Copy word for word the stretch from "The NSA uses" through "and Washington, D.C." in the article on NSA surveillance at AT&T facilities.

- Extract -
*-*-*

The NSA uses AT&T facilities in at least eight cities to warrantlessly monitor and collect billions of emails, phone calls, and online chats passing across the United States.
According to a report published by The Intercept based on documents it obtained, the NSA has direct access to network hubs that run through buildings known as “backbone” and “peering” facilities in Atlanta, Chicago, Dallas, Los Angeles, New York City, San Francisco, Seattle and Washington, D.C.
“It’s eye-opening and ominous the extent to which this is happening right here on American soil,” Elizabeth Goitein, co-director of the Liberty and National Security Program at the Brennan Center for Justice told The Intercept. “It puts a face on surveillance that we could never think of before in terms of actual buildings and actual facilities in our own cities, in our own backyards.”
The NSA calls AT&T one of its most trusted partners and praised the telecom giant’s “extreme willingness to help,” according to documents obtained by The Intercept. The spy agency values AT&T not only because it “has access to information that transits the nation,” but also because, as The Intercept put it, “it maintains unique relationships with other phone and internet providers. The NSA exploits these relationships for surveillance purposes, commandeering AT&T’s massive infrastructure and using it as a platform to covertly tap into communications processed by other companies.”

*-*-*

[Collected data entries]
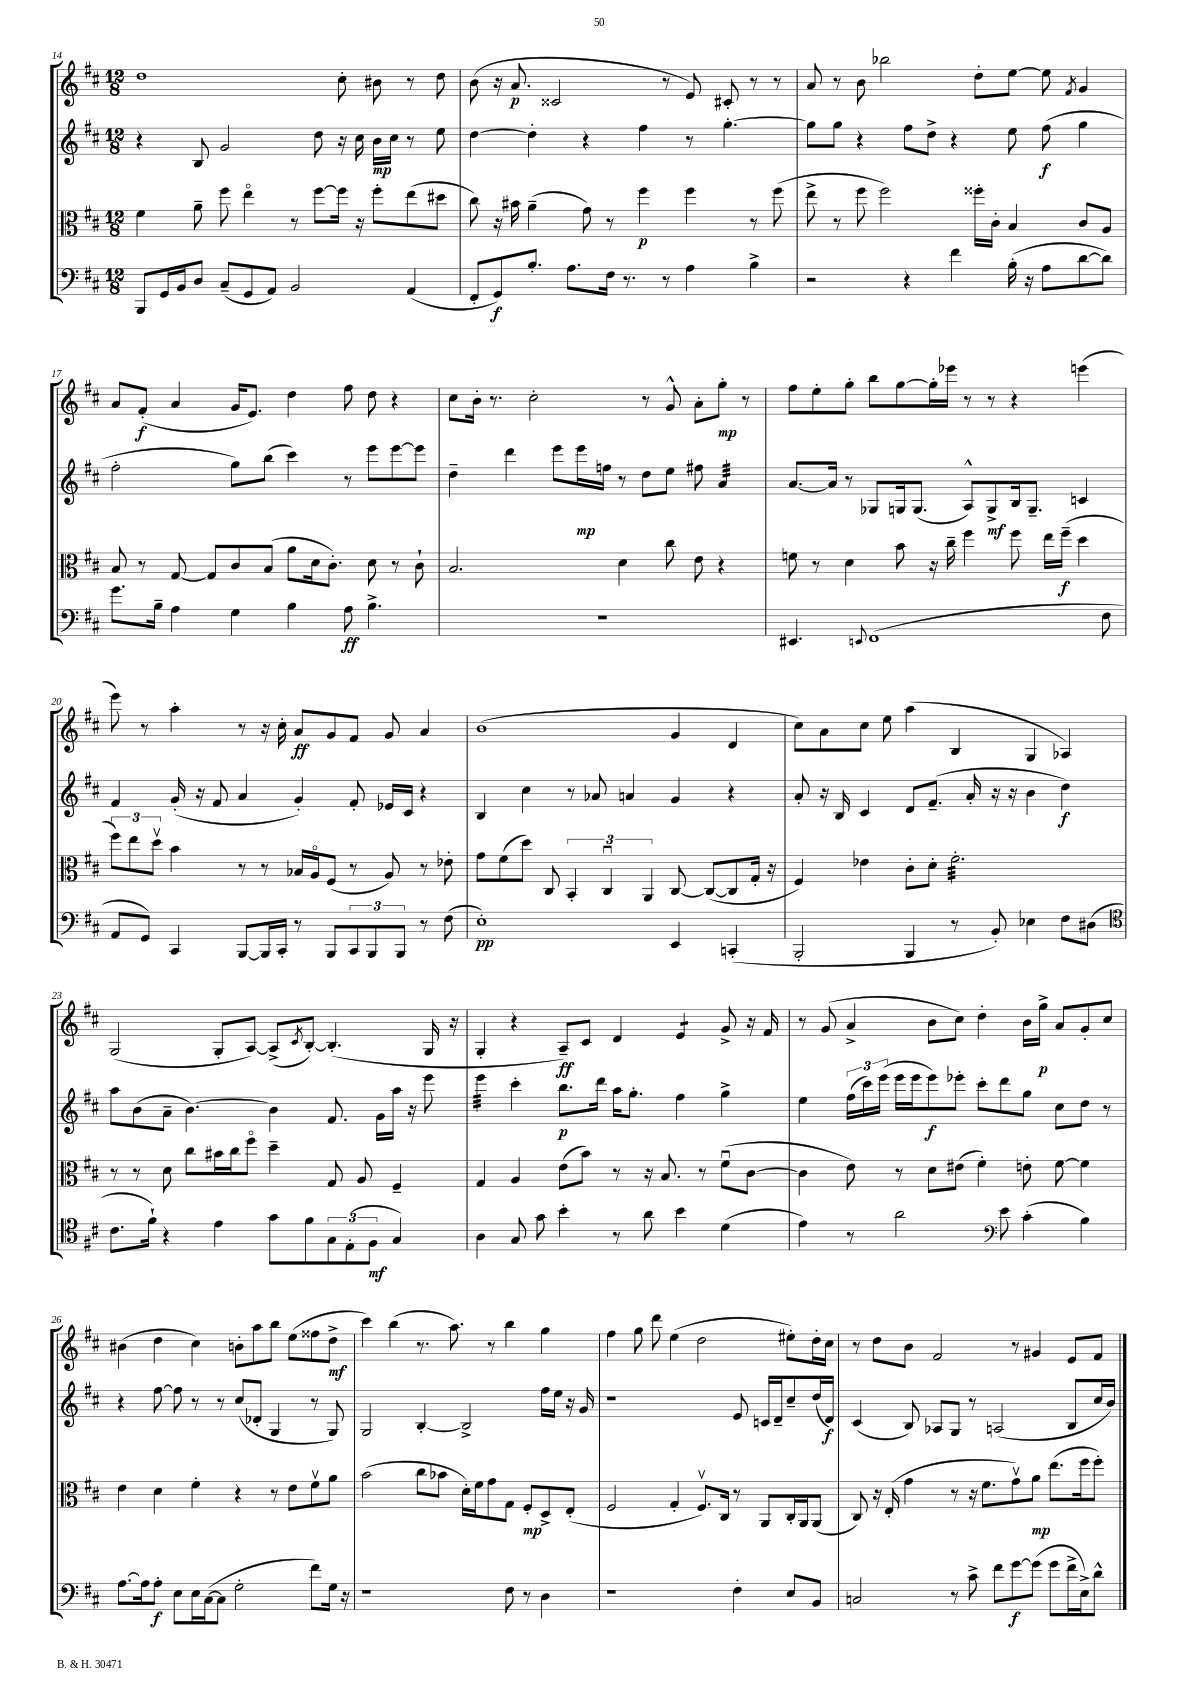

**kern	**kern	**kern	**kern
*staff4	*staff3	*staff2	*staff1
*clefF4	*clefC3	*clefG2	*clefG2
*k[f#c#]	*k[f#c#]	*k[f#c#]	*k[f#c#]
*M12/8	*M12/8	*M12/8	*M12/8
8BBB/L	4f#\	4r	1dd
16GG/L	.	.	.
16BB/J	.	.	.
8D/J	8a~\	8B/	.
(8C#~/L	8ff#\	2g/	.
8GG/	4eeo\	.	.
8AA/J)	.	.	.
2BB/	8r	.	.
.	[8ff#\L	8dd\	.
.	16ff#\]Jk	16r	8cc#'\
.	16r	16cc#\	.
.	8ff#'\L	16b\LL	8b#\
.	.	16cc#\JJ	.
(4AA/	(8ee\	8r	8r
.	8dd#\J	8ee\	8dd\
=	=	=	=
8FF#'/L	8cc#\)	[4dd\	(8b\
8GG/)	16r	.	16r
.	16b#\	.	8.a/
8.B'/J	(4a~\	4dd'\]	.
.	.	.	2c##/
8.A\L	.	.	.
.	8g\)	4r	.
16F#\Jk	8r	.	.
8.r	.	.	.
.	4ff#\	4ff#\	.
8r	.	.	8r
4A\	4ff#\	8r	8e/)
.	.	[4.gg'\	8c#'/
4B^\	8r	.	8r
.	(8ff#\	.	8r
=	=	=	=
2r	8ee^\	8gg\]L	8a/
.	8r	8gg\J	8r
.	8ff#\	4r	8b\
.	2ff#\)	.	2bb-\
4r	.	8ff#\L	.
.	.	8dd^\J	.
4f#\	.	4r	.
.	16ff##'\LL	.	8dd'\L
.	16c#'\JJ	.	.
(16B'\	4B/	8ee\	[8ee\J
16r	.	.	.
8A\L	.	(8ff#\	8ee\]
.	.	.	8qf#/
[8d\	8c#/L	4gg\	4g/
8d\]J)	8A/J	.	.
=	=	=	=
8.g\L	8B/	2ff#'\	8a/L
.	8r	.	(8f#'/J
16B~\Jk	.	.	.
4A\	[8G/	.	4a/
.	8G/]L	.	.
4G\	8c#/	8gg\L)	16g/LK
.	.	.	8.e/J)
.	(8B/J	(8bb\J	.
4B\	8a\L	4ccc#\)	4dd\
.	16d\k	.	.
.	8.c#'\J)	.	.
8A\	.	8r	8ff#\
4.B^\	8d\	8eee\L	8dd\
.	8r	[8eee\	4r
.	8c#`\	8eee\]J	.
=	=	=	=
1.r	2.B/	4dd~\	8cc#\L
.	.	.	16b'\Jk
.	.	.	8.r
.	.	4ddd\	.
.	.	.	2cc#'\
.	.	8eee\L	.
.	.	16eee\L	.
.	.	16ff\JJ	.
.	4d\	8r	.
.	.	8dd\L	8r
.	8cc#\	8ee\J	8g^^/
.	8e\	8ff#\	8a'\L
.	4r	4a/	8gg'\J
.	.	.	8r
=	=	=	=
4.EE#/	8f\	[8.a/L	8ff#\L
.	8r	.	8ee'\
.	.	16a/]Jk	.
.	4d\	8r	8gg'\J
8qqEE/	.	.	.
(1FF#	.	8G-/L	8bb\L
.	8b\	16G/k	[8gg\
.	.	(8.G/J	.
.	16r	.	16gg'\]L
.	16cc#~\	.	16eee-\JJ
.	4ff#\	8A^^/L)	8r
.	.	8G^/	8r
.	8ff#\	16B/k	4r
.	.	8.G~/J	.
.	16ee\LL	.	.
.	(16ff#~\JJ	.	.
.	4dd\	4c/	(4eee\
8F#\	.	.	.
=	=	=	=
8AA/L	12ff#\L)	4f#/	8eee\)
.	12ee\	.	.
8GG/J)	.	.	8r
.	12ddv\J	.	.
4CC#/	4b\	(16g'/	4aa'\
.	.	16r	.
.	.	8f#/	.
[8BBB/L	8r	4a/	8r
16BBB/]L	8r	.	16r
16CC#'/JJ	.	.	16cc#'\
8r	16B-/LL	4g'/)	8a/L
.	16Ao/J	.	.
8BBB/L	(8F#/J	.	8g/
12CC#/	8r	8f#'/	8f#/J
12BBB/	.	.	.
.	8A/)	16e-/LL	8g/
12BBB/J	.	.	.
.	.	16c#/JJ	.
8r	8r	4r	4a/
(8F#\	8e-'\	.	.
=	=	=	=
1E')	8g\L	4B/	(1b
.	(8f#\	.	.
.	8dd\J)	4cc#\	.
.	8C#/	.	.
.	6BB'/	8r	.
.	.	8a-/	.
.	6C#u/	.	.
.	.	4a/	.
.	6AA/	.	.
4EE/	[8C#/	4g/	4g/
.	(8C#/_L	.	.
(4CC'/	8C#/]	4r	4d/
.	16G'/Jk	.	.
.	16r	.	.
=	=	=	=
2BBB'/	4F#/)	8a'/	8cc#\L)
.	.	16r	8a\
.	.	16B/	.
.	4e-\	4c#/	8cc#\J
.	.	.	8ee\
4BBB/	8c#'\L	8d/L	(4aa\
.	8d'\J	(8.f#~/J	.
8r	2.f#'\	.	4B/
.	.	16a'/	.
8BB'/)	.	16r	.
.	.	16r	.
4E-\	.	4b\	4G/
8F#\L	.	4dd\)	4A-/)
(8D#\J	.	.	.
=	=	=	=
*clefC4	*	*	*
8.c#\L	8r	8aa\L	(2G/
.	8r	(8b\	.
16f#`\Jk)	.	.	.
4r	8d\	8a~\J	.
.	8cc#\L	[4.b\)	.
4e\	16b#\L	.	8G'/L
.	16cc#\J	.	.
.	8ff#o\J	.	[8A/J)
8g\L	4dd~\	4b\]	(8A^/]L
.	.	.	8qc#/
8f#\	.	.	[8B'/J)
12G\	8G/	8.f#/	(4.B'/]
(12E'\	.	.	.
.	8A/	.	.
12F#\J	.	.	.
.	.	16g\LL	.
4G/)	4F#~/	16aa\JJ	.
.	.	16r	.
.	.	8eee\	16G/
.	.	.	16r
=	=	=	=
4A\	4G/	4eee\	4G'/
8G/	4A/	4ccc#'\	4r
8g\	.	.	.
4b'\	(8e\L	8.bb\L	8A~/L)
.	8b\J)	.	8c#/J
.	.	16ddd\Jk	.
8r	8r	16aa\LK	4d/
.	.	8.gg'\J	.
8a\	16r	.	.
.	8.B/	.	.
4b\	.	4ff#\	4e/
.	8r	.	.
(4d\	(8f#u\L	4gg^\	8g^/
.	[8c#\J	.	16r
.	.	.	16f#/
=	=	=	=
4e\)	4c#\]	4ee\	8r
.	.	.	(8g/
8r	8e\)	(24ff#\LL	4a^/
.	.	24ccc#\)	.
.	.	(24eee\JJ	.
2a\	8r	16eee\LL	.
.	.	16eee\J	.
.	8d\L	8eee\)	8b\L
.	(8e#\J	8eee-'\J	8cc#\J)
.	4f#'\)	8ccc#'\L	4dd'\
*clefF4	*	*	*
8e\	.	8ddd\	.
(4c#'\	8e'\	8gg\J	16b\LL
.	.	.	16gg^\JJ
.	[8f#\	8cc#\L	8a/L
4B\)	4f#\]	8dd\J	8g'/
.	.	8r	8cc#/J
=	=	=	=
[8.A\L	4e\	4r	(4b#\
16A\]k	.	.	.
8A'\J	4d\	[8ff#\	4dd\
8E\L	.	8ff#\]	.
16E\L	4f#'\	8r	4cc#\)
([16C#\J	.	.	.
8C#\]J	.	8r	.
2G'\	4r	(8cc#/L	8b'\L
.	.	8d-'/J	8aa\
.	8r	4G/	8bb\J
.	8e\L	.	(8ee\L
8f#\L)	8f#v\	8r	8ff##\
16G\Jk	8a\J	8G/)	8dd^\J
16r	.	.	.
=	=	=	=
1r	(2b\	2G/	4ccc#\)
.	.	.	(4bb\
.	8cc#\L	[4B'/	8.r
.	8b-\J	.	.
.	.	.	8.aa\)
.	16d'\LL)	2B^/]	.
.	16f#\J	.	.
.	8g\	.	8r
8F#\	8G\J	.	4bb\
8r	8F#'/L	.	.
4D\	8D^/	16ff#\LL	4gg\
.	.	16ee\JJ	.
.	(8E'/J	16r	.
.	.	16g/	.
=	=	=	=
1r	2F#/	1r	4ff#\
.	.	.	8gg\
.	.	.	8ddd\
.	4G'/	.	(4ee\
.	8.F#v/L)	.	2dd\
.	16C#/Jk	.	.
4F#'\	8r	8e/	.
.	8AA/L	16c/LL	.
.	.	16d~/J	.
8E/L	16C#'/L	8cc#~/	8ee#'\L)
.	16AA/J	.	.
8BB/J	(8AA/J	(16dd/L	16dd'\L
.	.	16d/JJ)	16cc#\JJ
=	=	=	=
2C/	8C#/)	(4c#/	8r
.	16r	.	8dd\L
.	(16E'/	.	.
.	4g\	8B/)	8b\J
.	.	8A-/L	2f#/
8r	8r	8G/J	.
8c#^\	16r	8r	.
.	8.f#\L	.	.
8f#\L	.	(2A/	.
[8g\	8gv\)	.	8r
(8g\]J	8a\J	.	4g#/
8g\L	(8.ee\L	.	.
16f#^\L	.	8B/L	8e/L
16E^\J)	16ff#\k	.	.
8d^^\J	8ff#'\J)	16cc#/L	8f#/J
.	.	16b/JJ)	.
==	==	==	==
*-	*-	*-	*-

*-*-*

- Answer to the task -
The NSA uses AT&T facilities in at least eight cities to warrantlessly monitor and collect billions of emails, phone calls, and online chats passing across the United States.
According to a report published by The Intercept based on documents it obtained, the NSA has direct access to network hubs that run through buildings known as “backbone” and “peering” facilities in Atlanta, Chicago, Dallas, Los Angeles, New York City, San Francisco, Seattle and Washington, D.C.